The Canadians are not staying at the tournament hotel and have kept a low profile during their time out. A pre-event round of golf was the calendar’s most ambitious activity since arriving in Sin City.

It was a trying but successful season for the Gushue team. They topped the field at Canada’s Olympic Trials last November — considered curling’s toughest event — and isolated themselves at a pre-Games training camp in British Columbia for a few weeks before retiring. go to Beijing.

A semifinal loss to Edin at the Ice Cube was followed by a win over American John Shuster in the bronze medal match. A short break was followed by a memorable week at the Brier, where Gushue’s team prevailed despite losing Nichols for the final weekend due to COVID-19.

A second world title would be quite an achievement in an unforgettable season that ends with a few Grand Slam stages.

“There were times this week where I felt like a zombie,” Gushue said. “You’re focused and trying to do your best. But it’s been a long year. It’s been a chore.”

The Canadians controlled the second half against Scotland, but a ninth end corner kick from fourth Ross Paterson tied the game at six. Gushue had the hammer in the 10th but didn’t need his last rock after Paterson threw his final shot between the two Canadian rocks in the house.

It was a nice break for the Canadians as the weight of the draw changed during the game. The mild conditions outside – the mercury reached 30C – may have impacted the icy conditions.

“We had a few flat spots and it kind of screwed up,” Gushue said. “If we were to draw on all four feet in the last set it would have been a bit of a guess and you don’t really want that. Luckily we played a really good 10th set.”

Canada opened with a pair against Denmark and pulled away with a three-point third end. The teams shook hands after the minimum six innings were completed.

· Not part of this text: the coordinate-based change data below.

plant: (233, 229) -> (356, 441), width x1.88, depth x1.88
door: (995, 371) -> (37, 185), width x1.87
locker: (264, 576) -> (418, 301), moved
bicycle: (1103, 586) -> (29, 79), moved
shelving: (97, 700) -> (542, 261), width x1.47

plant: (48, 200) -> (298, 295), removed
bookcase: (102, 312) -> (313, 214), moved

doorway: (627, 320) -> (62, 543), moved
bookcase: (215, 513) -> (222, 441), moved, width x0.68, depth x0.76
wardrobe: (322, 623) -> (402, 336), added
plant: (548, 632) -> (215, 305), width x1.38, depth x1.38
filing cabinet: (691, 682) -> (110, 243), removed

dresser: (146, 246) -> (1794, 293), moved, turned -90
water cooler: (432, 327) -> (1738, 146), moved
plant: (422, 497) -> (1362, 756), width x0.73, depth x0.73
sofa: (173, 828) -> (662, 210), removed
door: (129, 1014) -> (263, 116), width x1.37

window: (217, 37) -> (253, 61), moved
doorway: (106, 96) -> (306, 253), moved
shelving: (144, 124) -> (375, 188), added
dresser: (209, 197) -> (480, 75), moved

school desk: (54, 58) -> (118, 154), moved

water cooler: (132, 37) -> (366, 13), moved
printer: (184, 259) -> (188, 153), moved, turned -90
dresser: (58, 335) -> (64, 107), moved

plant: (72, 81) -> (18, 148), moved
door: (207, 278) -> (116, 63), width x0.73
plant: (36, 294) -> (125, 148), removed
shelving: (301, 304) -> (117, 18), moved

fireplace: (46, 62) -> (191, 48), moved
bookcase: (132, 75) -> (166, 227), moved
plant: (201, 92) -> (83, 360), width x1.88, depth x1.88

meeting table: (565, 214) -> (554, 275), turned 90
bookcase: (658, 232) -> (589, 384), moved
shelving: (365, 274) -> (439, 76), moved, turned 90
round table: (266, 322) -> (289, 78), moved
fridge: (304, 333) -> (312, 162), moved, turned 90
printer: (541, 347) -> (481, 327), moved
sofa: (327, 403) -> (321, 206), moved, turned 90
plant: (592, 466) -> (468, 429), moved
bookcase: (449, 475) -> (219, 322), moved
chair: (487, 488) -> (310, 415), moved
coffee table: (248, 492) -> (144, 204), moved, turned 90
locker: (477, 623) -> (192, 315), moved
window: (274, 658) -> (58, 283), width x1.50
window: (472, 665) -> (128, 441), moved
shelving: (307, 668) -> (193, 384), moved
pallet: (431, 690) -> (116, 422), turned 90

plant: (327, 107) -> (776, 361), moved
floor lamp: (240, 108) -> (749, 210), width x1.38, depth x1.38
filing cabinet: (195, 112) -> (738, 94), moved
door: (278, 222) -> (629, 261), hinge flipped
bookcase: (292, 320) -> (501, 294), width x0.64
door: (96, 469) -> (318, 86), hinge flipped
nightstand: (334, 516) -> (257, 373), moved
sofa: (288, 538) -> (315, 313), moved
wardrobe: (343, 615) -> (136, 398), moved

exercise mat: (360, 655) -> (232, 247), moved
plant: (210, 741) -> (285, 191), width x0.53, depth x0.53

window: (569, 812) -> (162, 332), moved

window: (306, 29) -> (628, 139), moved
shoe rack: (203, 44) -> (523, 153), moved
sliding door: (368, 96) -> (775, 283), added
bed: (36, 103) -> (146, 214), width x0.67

The venue, located a few miles from the Vegas Strip, is bursting with Canadian flavors, though the pandemic has impacted attendance, travel plans and limited the event’s usual activities.

Several dozen Canadian fans shouted their support when the Gushue team was on the ice. “38 Years Old” by The Tragically Hip played over the arena speakers after the morning game.

Gushue defeated Edin in the 2017 World Finals in Edmonton. The Swede, five-time world champion, won the return match a year later.

Medal games are scheduled for Sunday.